From https://github.com/michiel-roos/xposer-issues/issues/2#issuecomment-562926580:
… just had 'xposer.io' The http:// was added by AMO. …
A shot from before the developer worked around the issue:

I have the feeling that this is a server issue but we cannot reproduce with the add-on mentioned above..
Thanks,
cannot reproduce with the add-on mentioned above
The developer worked around the issue in the …/addon/xposer/ case; please see https://github.com/michiel-roos/xposer-issues/issues/2#issuecomment-562926580
I'll seek an alternative example.
I was able to reproduce in -dev: https://addons-dev.allizom.org/api/v4/addons/addon/some-addon/, I confirm that's a server issue. There might be an existing issue about that.
https://addons.mozilla.org/en-GB/firefox/addon/download-github-directory/ there's a description that includes a ⋯.io URL without a visible prefix, but the linked URL does use HTTPS so this is not a suitable example.
Comments crossed paths. I'll hide this.
It's probably done by bleach's linkify feature somewhere in the translations app.
note, if we change this it will break a certain number of links to websites that do not support https. I'd lean towards wontfix because servers _should_ (imo) be setup to redirect to https from http if they support https.
I agree with @eviljeff.
Yeah, as long as the developer is able to change it to https themselves, defaulting to http is probably fine.
note, if we change this it will break a certain number of links to websites that do not support https. I'd lean towards wontfix because servers _should_ (imo) be setup to redirect to https from http if they support https.

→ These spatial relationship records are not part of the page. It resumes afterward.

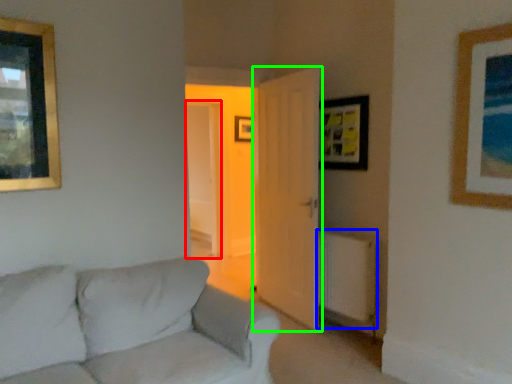
Question: Estimate the real-world distances between objects in this image. Which object is closer to glass door (highlighted by a red box), radiator (highlighted by a blue box) or door (highlighted by a green box)?

Choices:
 (A) radiator
 (B) door

Answer: (B)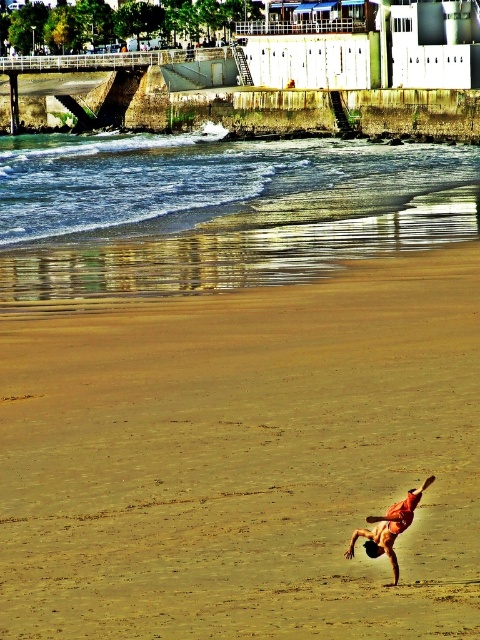
Question: Which point is farther to the camera?

Choices:
 (A) orange fabric gymnast at lower center
 (B) brown sandy beach at center

Answer: (A)

Question: Which object appears closest to the camera in this image?

Choices:
 (A) orange fabric gymnast at lower center
 (B) brown sandy beach at center

Answer: (B)

Question: Does brown sandy beach at center have a smaller size compared to orange fabric gymnast at lower center?

Choices:
 (A) yes
 (B) no

Answer: (B)

Question: Does brown sandy beach at center appear on the right side of orange fabric gymnast at lower center?

Choices:
 (A) yes
 (B) no

Answer: (B)

Question: Which of the following is the farthest from the observer?

Choices:
 (A) orange fabric gymnast at lower center
 (B) brown sandy beach at center

Answer: (A)

Question: Is brown sandy beach at center smaller than orange fabric gymnast at lower center?

Choices:
 (A) no
 (B) yes

Answer: (A)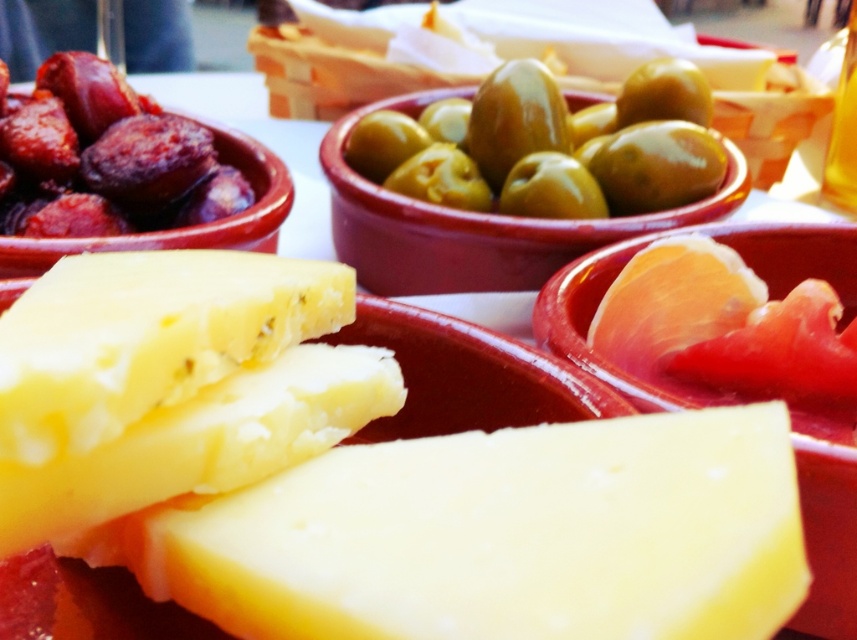
You are arranging a tapas platter and need to place the yellow creamy cheese at center and the green glossy olives at center in a specific order. According to the image, which one should be placed lower on the platter?

The yellow creamy cheese at center should be placed lower on the platter because it is positioned below the green glossy olives at center in the image.

You are a chef preparing a tapas platter and need to arrange the yellow creamy cheese at center and the green glossy olives at center. Which food item should you place first if you want to ensure there is enough space for both on the plate?

The yellow creamy cheese at center has a lesser width compared to the green glossy olives at center. Therefore, you should place the green glossy olives at center first to accommodate their larger size, ensuring there is sufficient space for both items on the plate.

You are a food critic evaluating the arrangement of this tapas table. You notice a specific point on the table at coordinates (548,147). What food item is located exactly at that point?

The point at coordinates (548,147) has green glossy olives at center placed there.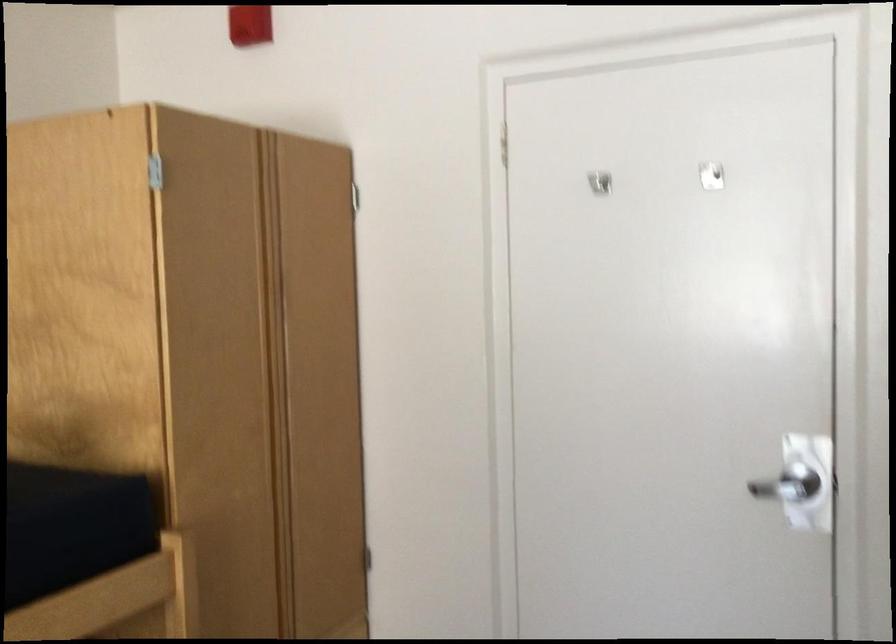
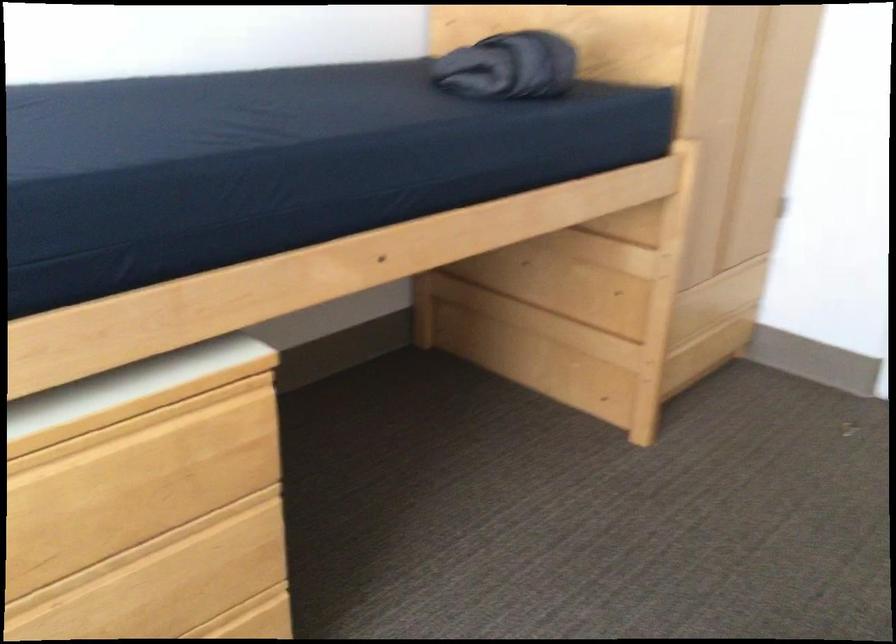
In a continuous first-person perspective shot, in which direction is the camera moving?

The cameraman moved toward left, backward.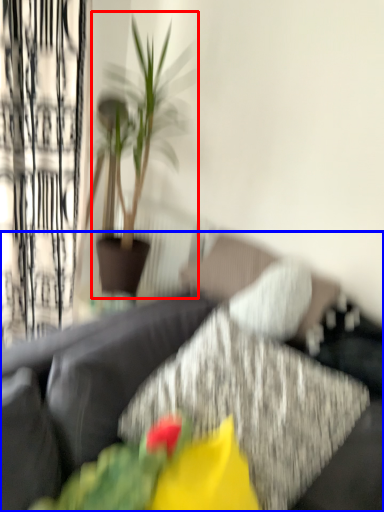
Question: Which object is closer to the camera taking this photo, houseplant (highlighted by a red box) or studio couch (highlighted by a blue box)?

Choices:
 (A) houseplant
 (B) studio couch

Answer: (B)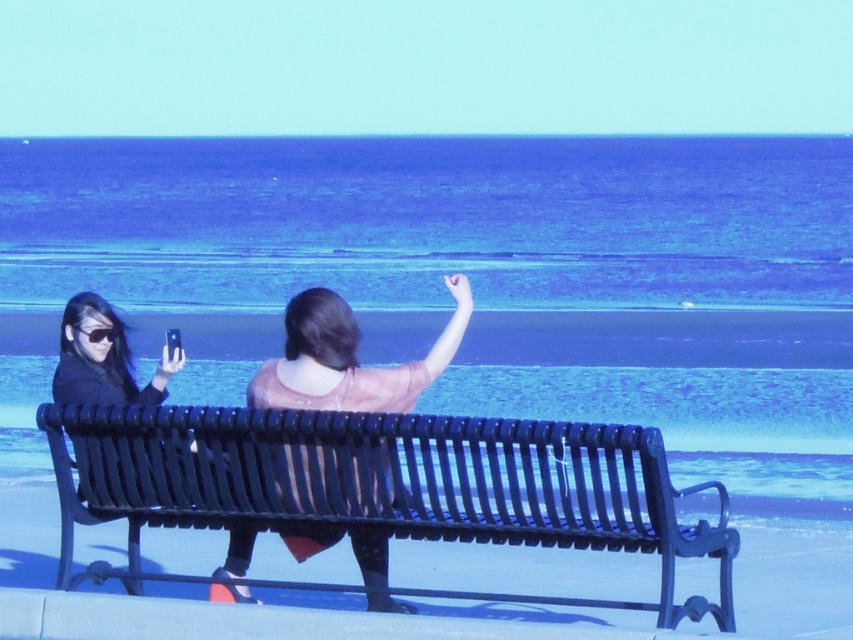
You are a photographer trying to capture the pink sheer blouse at center and the matte black goggles at left in the same frame. Based on their positions, which object should you focus on first to ensure both are in the shot?

The pink sheer blouse at center is located below matte black goggles at left, so you should focus on the matte black goggles at left first to ensure both objects are within the frame.

You are a photographer trying to capture a closeup shot of the matte black hair at left and the matte black goggles at left. Which object should you zoom in more on to ensure it fills the frame appropriately?

The matte black hair at left has a larger width than the matte black goggles at left, so you should zoom in more on the matte black goggles at left to ensure it fills the frame appropriately.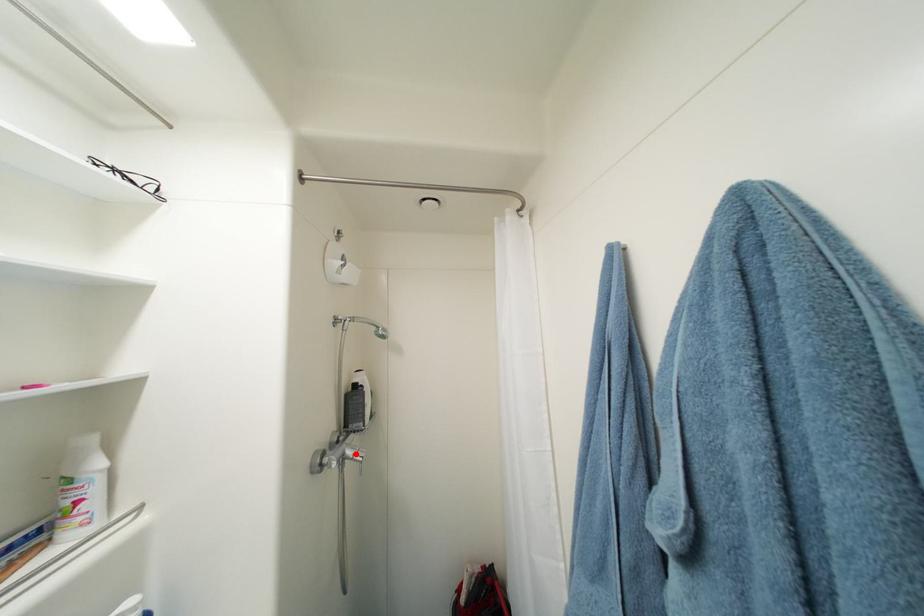
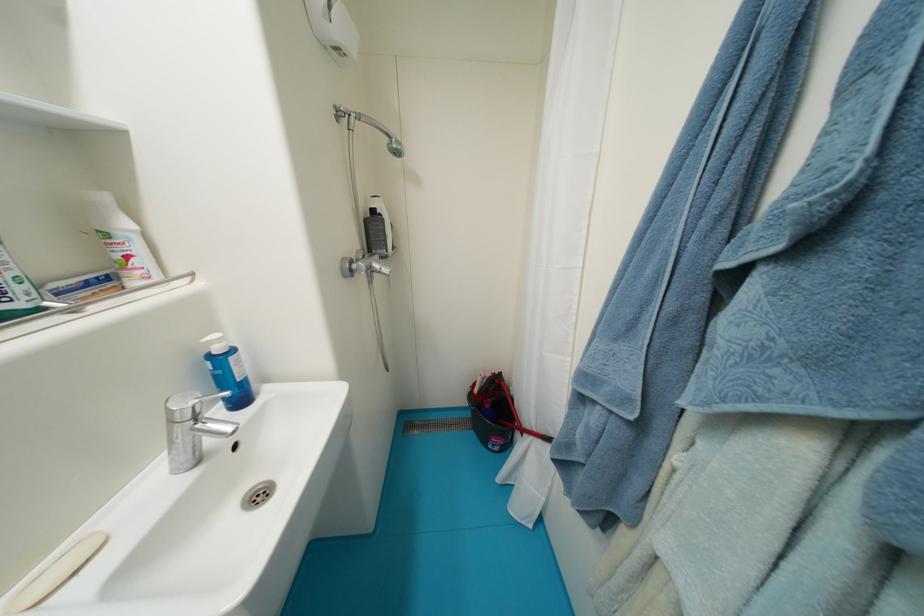
Find the pixel in the second image that matches the highlighted location in the first image.

(383, 267)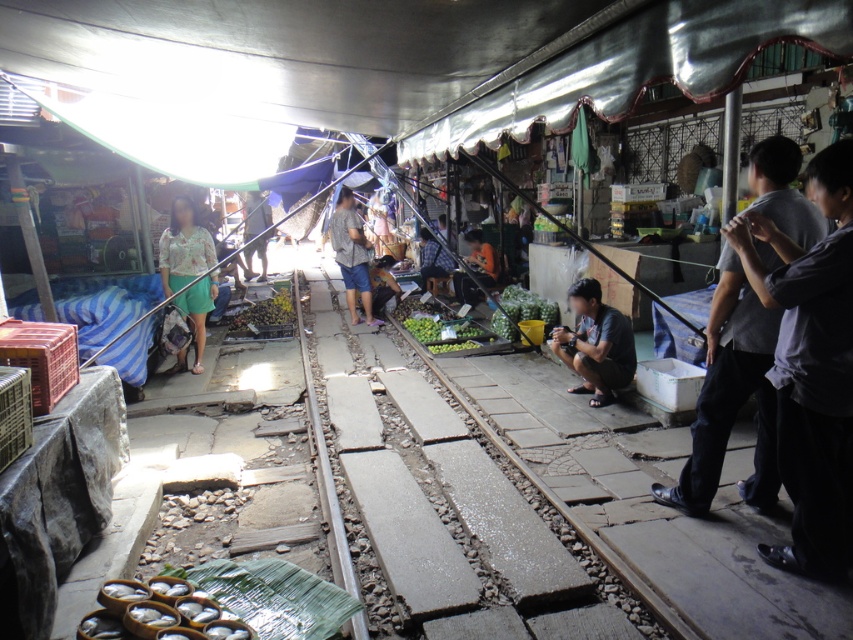
Is dark gray shirt at center below matte gray shirt at center?

Indeed, dark gray shirt at center is positioned under matte gray shirt at center.

Is point (622, 330) farther from camera compared to point (346, 285)?

No, it is not.

Locate an element on the screen. This screenshot has width=853, height=640. dark gray shirt at center is located at coordinates (595, 342).

Is floral fabric shirt at center positioned before matte gray shirt at center?

Yes.

Looking at this image, can you confirm if floral fabric shirt at center is smaller than matte gray shirt at center?

No.

Between point (202, 264) and point (357, 221), which one is positioned behind?

The point (357, 221) is behind.

Where is `floral fabric shirt at center`? floral fabric shirt at center is located at coordinates (189, 269).

Does dark gray shirt at right appear over dark gray shirt at center?

No, dark gray shirt at right is not above dark gray shirt at center.

Which is in front, point (778, 209) or point (581, 323)?

Point (778, 209)

This screenshot has width=853, height=640. In order to click on dark gray shirt at right in this screenshot , I will do `click(730, 396)`.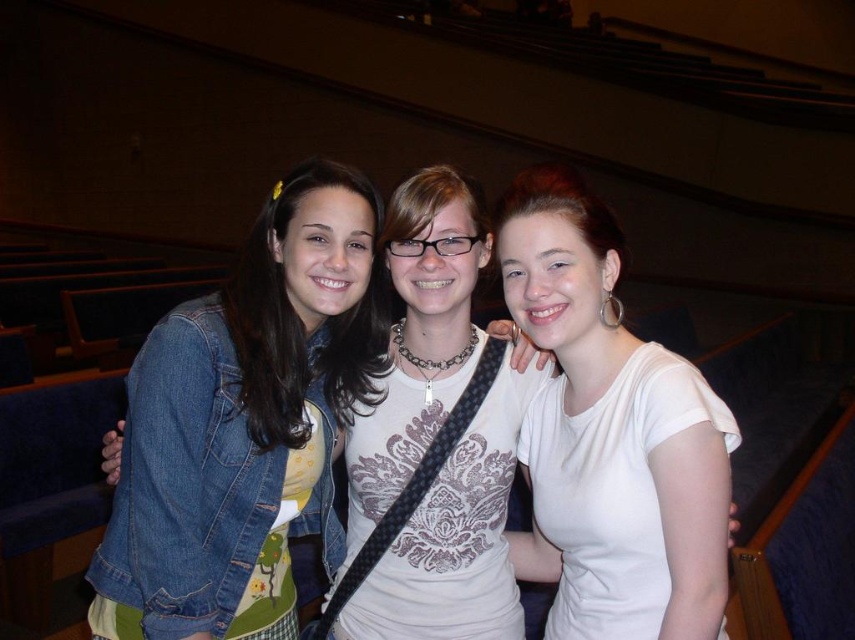
You are organizing a photoshoot and need to ensure that all clothing items are visible in the final image. Given the scene described, will the white matte shirt at center and the denim jacket at center both be fully visible in the photo?

The white matte shirt at center occupies less space than the denim jacket at center, so both items will be fully visible in the photo as they are positioned centrally and do not overlap significantly.

You are standing in a theater and see the denim jacket at left. If you want to find its exact location, what coordinates would you use?

The coordinates for the denim jacket at left are at point 0.664 on the x axis and 0.285 on the y axis.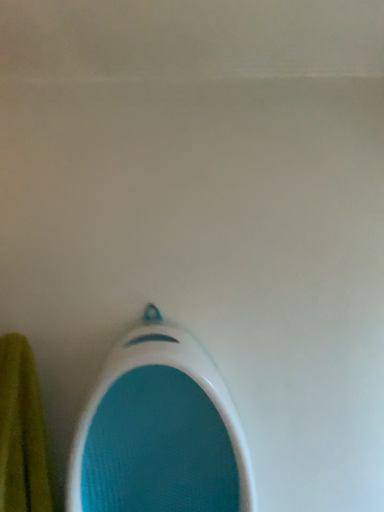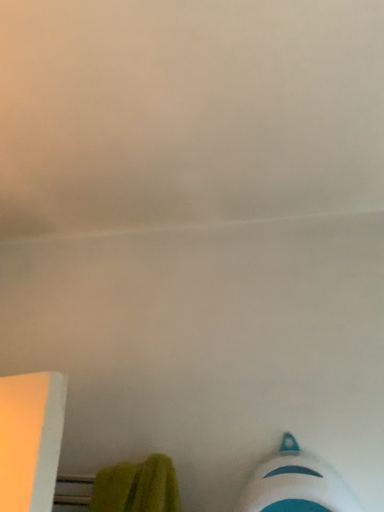
Question: Which way did the camera rotate in the video?

Choices:
 (A) rotated downward
 (B) rotated upward

Answer: (B)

On the other hand, making http the default is unsafe for users and we should lean towards promoting https everywhere :)
Thank you all, to be clear: are these uses of HTTP occurring only where neither HTTP nor HTTPS is specified? (inference)
… we should lean towards promoting https everywhere :)
+1
https://groups.google.com/d/msg/mozilla.dev.platform/8EFRYDR3N1c/njX0E7jhBAAJ last week from Michael Thomson, in particular:
… The intent is to have that dialog to disappear some time after March next
year or for the exceptions to be more narrowly targeted. Re-enabling TLS
1.0 will still be possible via about:config for some time after that, so
people with a real need can always turn it back on if they need to
(including through enterprise policy if corporate services are stuck).
That's still inadvisable; ultimately, we'd like to ensure that TLS 1.2 or
higher is always used.
Thank you all, to be clear: are these uses of HTTP occurring only where neither HTTP nor HTTPS is specified? (inference)
Yes. We're not transforming https links into http...
Sure, thanks, I didn't imagine that, I just wanted to check that these HTTP cases are by inference (where a developer has not explicitly given a prefix).
… if we change this it will break a certain number of links to websites that do not support https. I'd lean towards wontfix …
Yeah, I agree, in retrospect I should have given more thought before raising this issue. wontfix at this time
The underlying thought, from the outset, was the importance of promoting use of HTTPS. Given Mozilla's stance on security, it'll be smart for AMO content to offer as few links as possible to HTTP content.
Way off-topic now, maybe developers can be automatically alerted (via e-mail? if in their profile) wherever there's an explicit or implicit/inferred link to HTTP. Sooner rather than later then eventually, if any web link in the More information panel uses HTTP, have a yellow alert re: the insecurity. Yeah, potentially cluttered however …
… step way back and imagine initial discovery of AMO, perceive it as Mozilla's Official Store for extensions, with payment required for some of the store's items. I'd expect any reputable store to not feature (in a standard panel) links that are insecure. That's _not_ to imply that AMO is disreputable :-) just food for thought, hopefully you get the idea. Apologies for rambling! I'll stop there.